In Franz Kafka’s novella The Metamorphosis, the protagonist Gregor Samsa awakens one morning “from uneasy dreams" to find that he has “transformed in his bed into a gigantic insect." Needless to say, Samsa’s family is shocked and has no idea what to do with the ugly creature he has become.
Europeans know the feeling.
In 2018, they were forced to acknowledge that Hungary and Poland have changed from promising models of liberal democracy into illiberal, conspiracy-minded majoritarian regimes. Now, the rest of Europe must decide what to do about the unfamiliar creatures residing in their house.
But first, it is worth considering why these illiberal transformations happened. Why have people who still see themselves as wholly European endorsed a revolt against the European Union (EU), while embracing xenophobia and nativism? And why did liberals across Europe fail to respond in time?
Part of the problem is that liberal elites became complacent and overly confident in the power of EU institutions to contain populist upstarts. But, more than that, they failed to recognize that populism’s appeal is more psychological than ideological.

● What to produce
Please carry on the piece on Europe's illiberal turn from the point where it stops. The records that come next are separate material, unrelated to the piece on Europe's illiberal turn.

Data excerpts
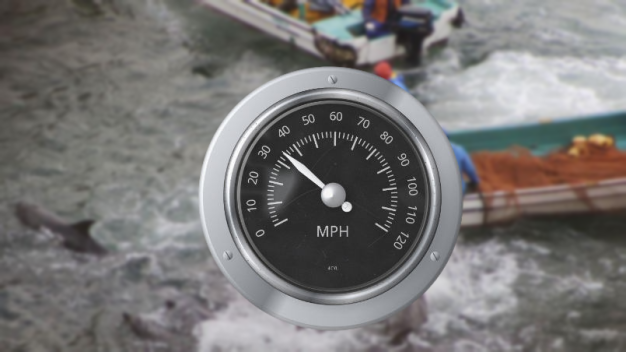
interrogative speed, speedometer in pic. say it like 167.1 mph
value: 34 mph
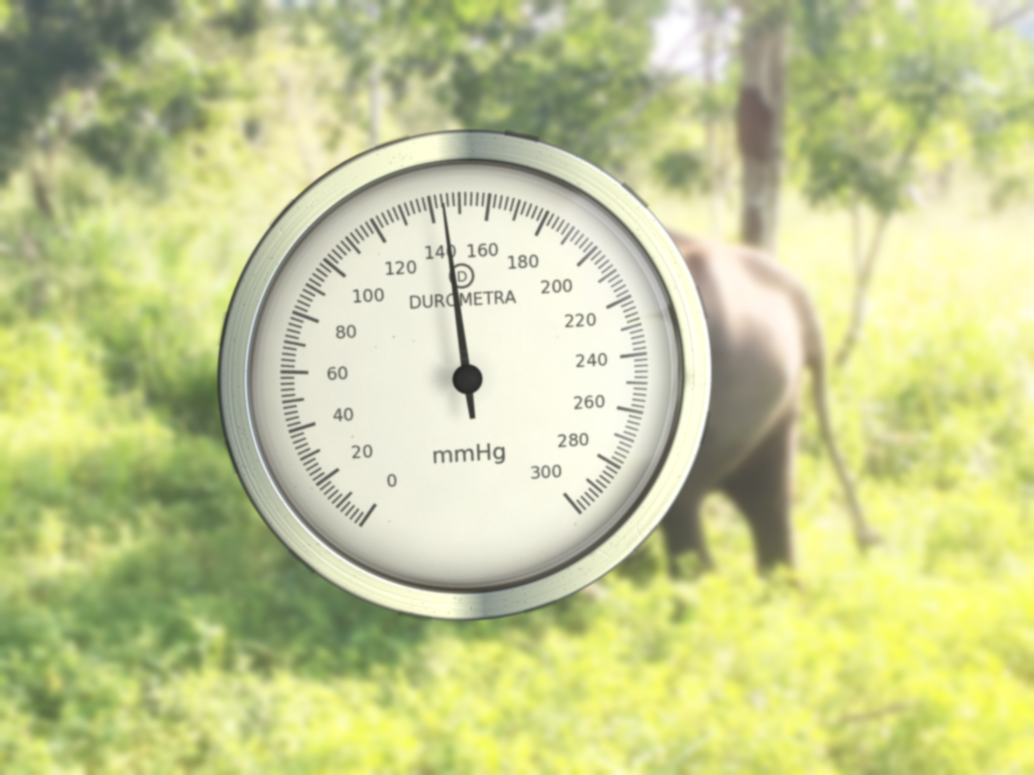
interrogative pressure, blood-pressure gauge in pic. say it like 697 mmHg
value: 144 mmHg
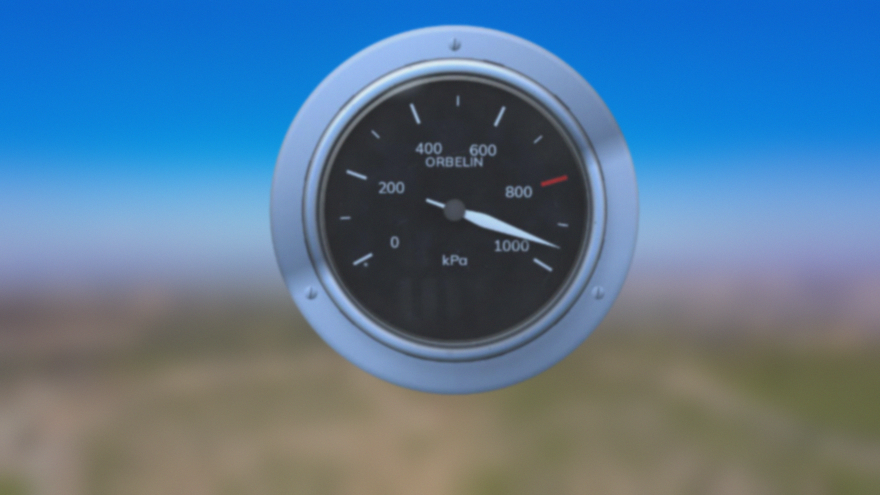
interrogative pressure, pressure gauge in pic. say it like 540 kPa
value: 950 kPa
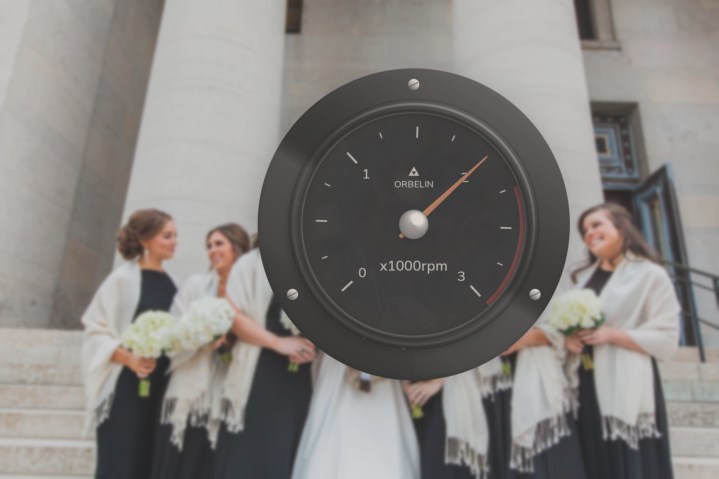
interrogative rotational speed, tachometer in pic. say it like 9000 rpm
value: 2000 rpm
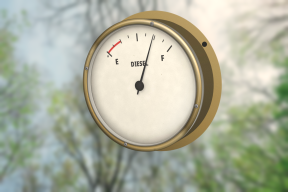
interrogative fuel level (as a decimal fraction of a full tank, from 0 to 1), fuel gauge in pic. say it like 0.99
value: 0.75
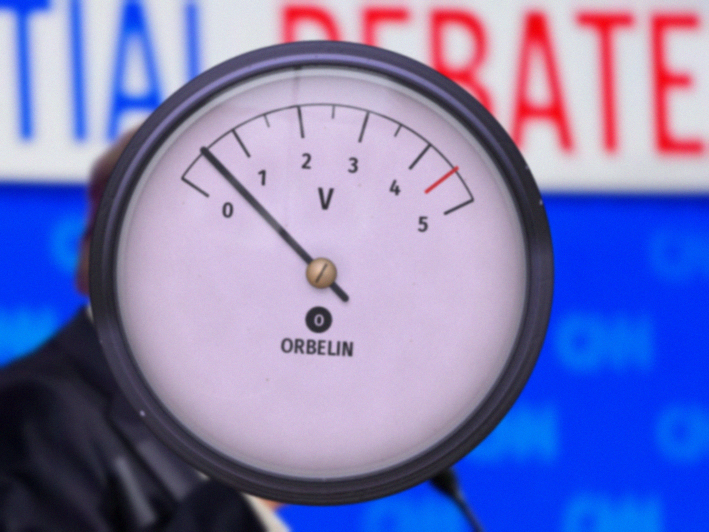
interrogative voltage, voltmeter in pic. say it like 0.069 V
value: 0.5 V
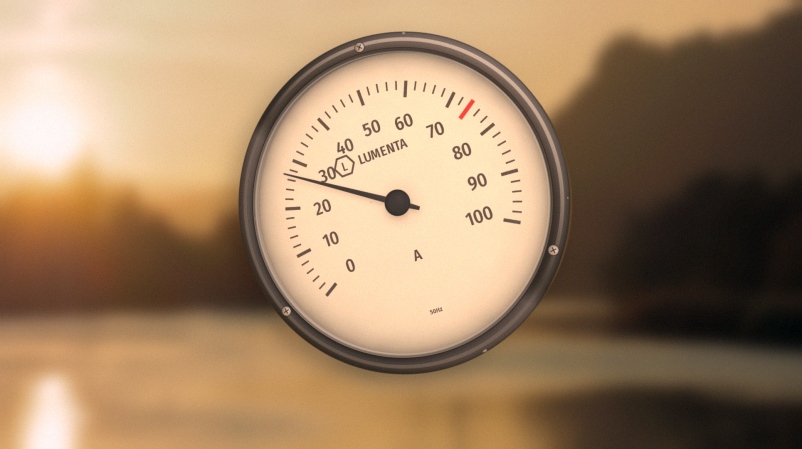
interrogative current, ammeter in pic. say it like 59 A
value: 27 A
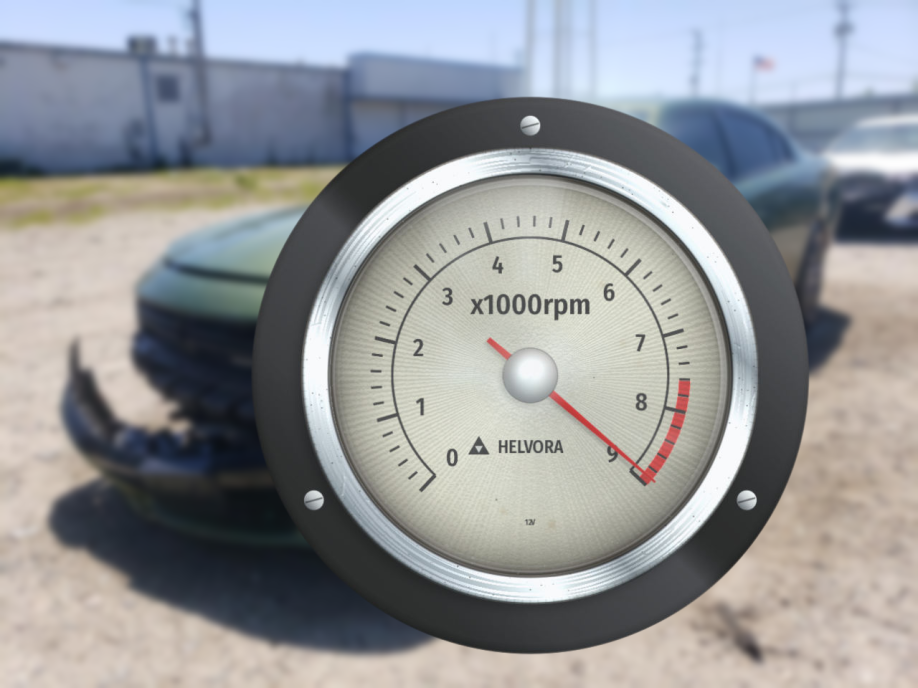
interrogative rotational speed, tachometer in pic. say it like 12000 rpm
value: 8900 rpm
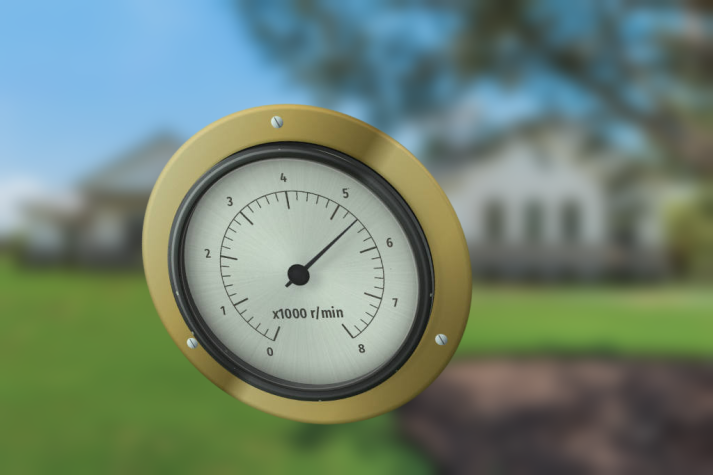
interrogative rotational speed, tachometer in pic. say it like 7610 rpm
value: 5400 rpm
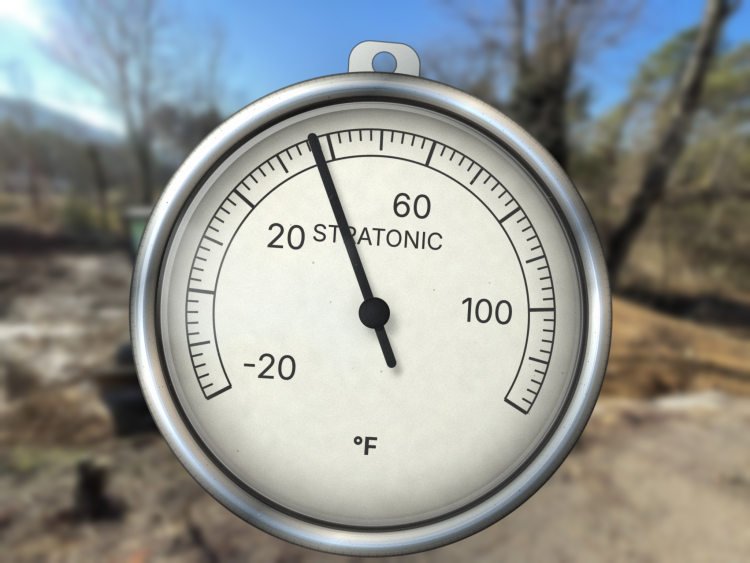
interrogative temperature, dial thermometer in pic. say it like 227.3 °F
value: 37 °F
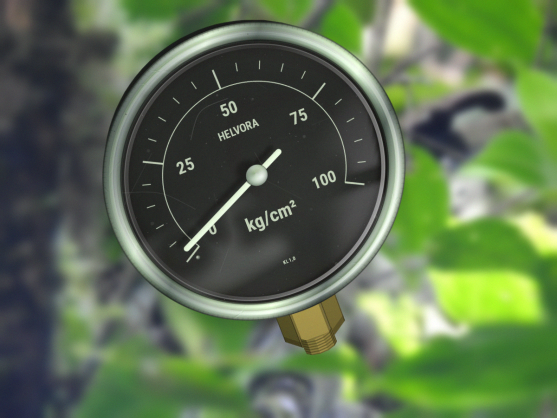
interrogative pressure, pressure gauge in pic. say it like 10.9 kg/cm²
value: 2.5 kg/cm²
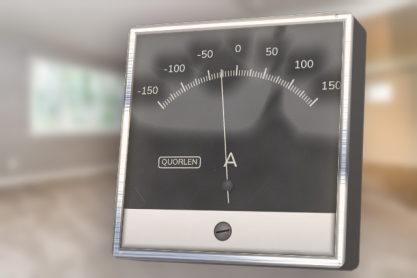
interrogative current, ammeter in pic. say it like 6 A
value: -25 A
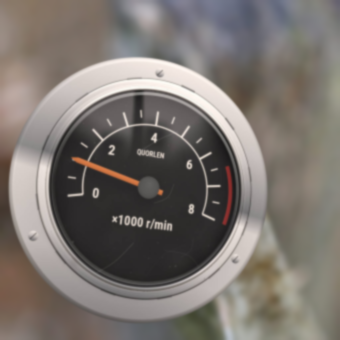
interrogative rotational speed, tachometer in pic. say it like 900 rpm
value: 1000 rpm
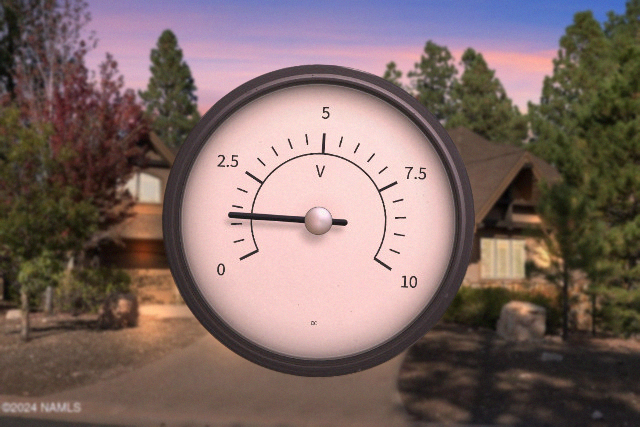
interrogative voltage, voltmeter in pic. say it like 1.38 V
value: 1.25 V
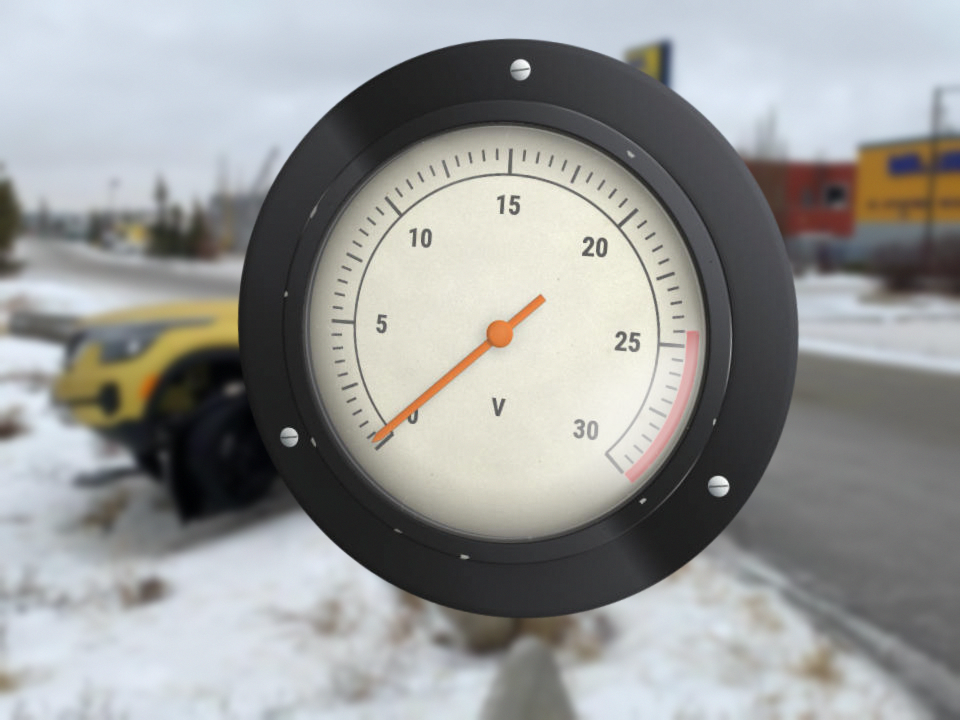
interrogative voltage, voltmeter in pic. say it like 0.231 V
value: 0.25 V
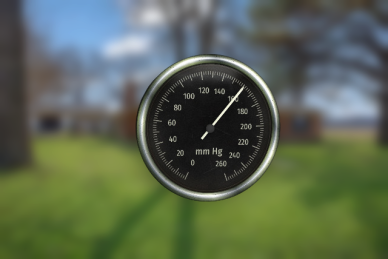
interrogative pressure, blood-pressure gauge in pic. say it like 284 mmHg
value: 160 mmHg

● Exercise response
To understand Central Europe’s metamorphosis, bear in mind that the region’s political imperative for almost three decades was “Imitate the West!" That process went by different names—democratization, liberalization, convergence, integration, Europeanization—but it was essentially an effort by post-communist reformers to import liberal-democratic institutions, adopt Western political and economic frameworks, and publicly embrace Western values.
In practice, this meant that post-communist countries were compelled to adopt 20,000 new laws and regulations—none of which were really debated in their parliaments—to meet the requirements for accession to the EU.
In the event, adopting a foreign model of political economy turned out to have unexpected moral and psychological downsides. For the imitator, life becomes dominated by feelings of inadequacy, inferiority, dependency, and lost identity. Creating and inhabiting a credible copy of an idealized model requires never-ending criticism of—if not contempt for—one’s identity up to that point. When an entire country undergoes this self-renunciation, a debilitating feeling of constantly being judged inevitably becomes endemic. After all, the realization of an ideal is, by definition, impossible.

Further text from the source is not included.